The Yankees probably shouldn't buy at the trade deadline, but an idea being bad hasn't stopped them before.
San Diego Padres v Philadelphia Phillies
San Diego Padres v Philadelphia Phillies / Rich Schultz/GettyImages

The New York Yankees buying at the trade deadline is not a good idea. In fact, it's probably a rather dumb idea. New York has earned its place in the cellar of the AL East thanks to roster mismanagement, underperformance, and injuries. It stinks to be sure, but that's the reality that the Yankees are faced with this year.

It is possible, though, that the team could play better in the second half. It doesn't look like it right now, but crazier thins have happened. Aaron Judge is going to (hopefully) come back fromthat pesky toe injury of his and the rest of the offense could wake up and start doing its job. One probably shouldn't bet on a big run, but there's a non-zero chance of that happening at least.

Let's assume that you are the most optimistic of Yankees observers and think the team should actually add at the deadline. Even if Judge were to hop into a time machine and go to a future where they can heal injuries instantly and come back, New York would still need another outfielder who can hit, and this trade market is not great for that kind of player.

The Cardinals will have some "meh" guys available now that they have finally decided to sell and the Nationals' Lane Thomas is interesting as someone who would come with team control attached, but that's about it for guys that would be available to New York. Yes yes, Adam Duvall exists, but there's no shot Boston trades him to the Yankees. Zero.

However, one big wrinkle in the trade market could change everything is if the San Diego Padres decide to sell at the deadline. If that happens, the Yankees could surprise everyone and pull off a deal for superstar outfielder Juan Soto.

Will the Padres actually sell at the trade deadline? And could the Yankees be interested?

The first part of this harebrained scheme involves the Padres actually being sellers at the trade deadline and that seems to be the biggest hurdle. Even as recently as the last few days, the Padres have been projecting a sense of confidence that they can make a run and look to be buyers.

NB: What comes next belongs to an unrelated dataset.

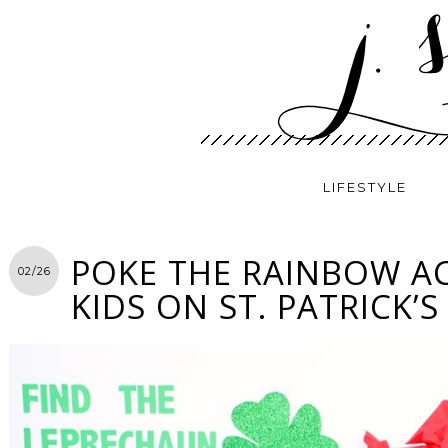
LIFESTYLE
POKE THE RAINBOW AC
02/26
KIDS ON ST. PATRICK’S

However, what the Padres' front office is saying publicly is pretty divorced from their actual reality. Despite all of that money they invested in their roster, San Diego still finds itself five games below .500 and in fourth place in the brutal NL West. It would be one thing if they were just a few games out of a playoff spot, but the Padres are (as of 7/19) 7.5 games out of a wild card spot and a full 10.5 games back in the division.

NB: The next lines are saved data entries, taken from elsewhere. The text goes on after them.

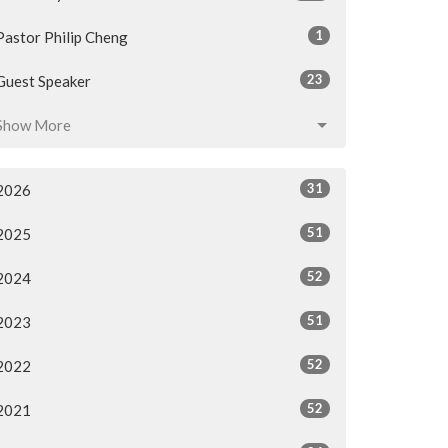
1
Pastor Philip Cheng
23
Guest Speaker
Show More
31
2026
51
2025
52
2024
51
2023
52
2022
52
2021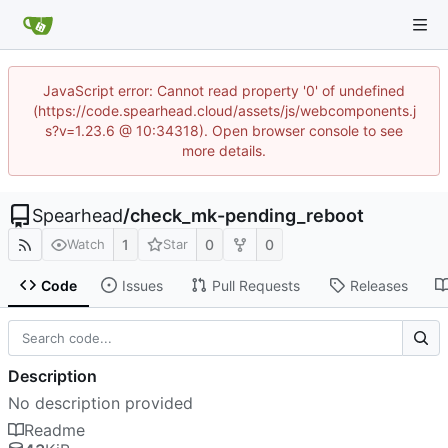
JavaScript error: Cannot read property '0' of undefined
(https://code.spearhead.cloud/assets/js/webcomponents.j
s?v=1.23.6 @ 10:34318). Open browser console to see
more details.
Spearhead
/
check_mk-pending_reboot
1
0
0
Watch
Star
Code
Issues
Pull Requests
Releases
Description
No description provided
Readme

So, we will pretend for the moment that the Padres don't care how much money and effort they put into competing in 2023. An honest look at their chances this season should make them realize that they need to look forward to next season and beyond and not try to force anything for 2023.

The next logical step then is to identify their best trade chips, and with Soto having one year left of team control after 2023, he would be an amazing asset that could set San Diego up for success for the foreseeable future if they play their cards right.

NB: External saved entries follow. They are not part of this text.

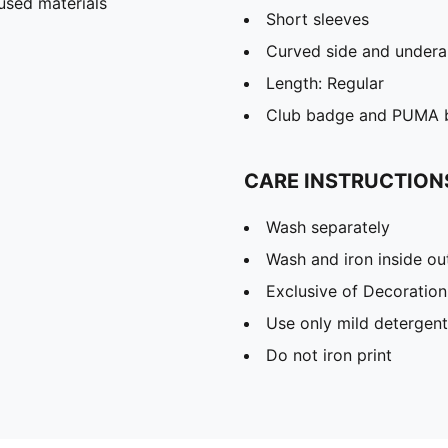
used materials
Short sleeves
Curved side and undera
Length: Regular
Club badge and PUMA b
CARE INSTRUCTION
Wash separately
Wash and iron inside ou
Exclusive of Decoration
Use only mild detergent
Do not iron print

What would the Yankees have to give up to get Juan Soto?

Okay, so we've established a world where the Padres could actually decide to move Soto at the deadline and we know for certain that the Yankees would love to have him. Now comes the hard part: putting together a trade package (or at least the foundations of one) that the Padres would actually consider.

Trading for superstars is notoriously hard, not only because of their value in a vacuum, but because teams trading them away have to sell the deal to their fans after the fact. Sure, some teams screw it up royally *cough* Boston *cough* Mookie Betts *cough*, but the Padres aren't stupid and will require a large trade package for Soto. Fortunately, we have the Padres' own trade package they gave up for Soto to compare against and we know that they will want to compete again in the short-term.

For reference, the Padres gave up CJ Abrams, MacKenzie Gore, Robert Hassell III, James Wood, Jarlin Susana, and Luke Voit for Soto (with an extra year of team control) as well as Josh Bell who was a legitimate MLB slugger at the time.

Pricing in one fewer full year of team control from Soto, not including a player like Bell, and getting the more expensive years that Soto has left in arbitration, it's still going to require three high-end prospects from the Yankees system to even start a conversation for Soto. Jasson Dominguez is an easy name to circle, but he hasn't been able to hit at Double-A and one wonders if the Padres would prefer to make sure that some players a little closer to big-league ready.

Everson Pereira fits the bill as a near major-league-ready outfielder who can really hit and has some upside. Austin Wells is a highly-regarded catching prospect at Double-A which could work out great as the Padres await the arrival of Ethan Salas. If the Padres insist on a pitcher being included, Will Warren has been missing bats at a high rate at Triple-A.

So, could the Yankees empty out the top end of their farm system and get Soto at the trade deadline? Maybe.

Should they do it? Probably not, but desperate times may call for desperate measures in the Bronx.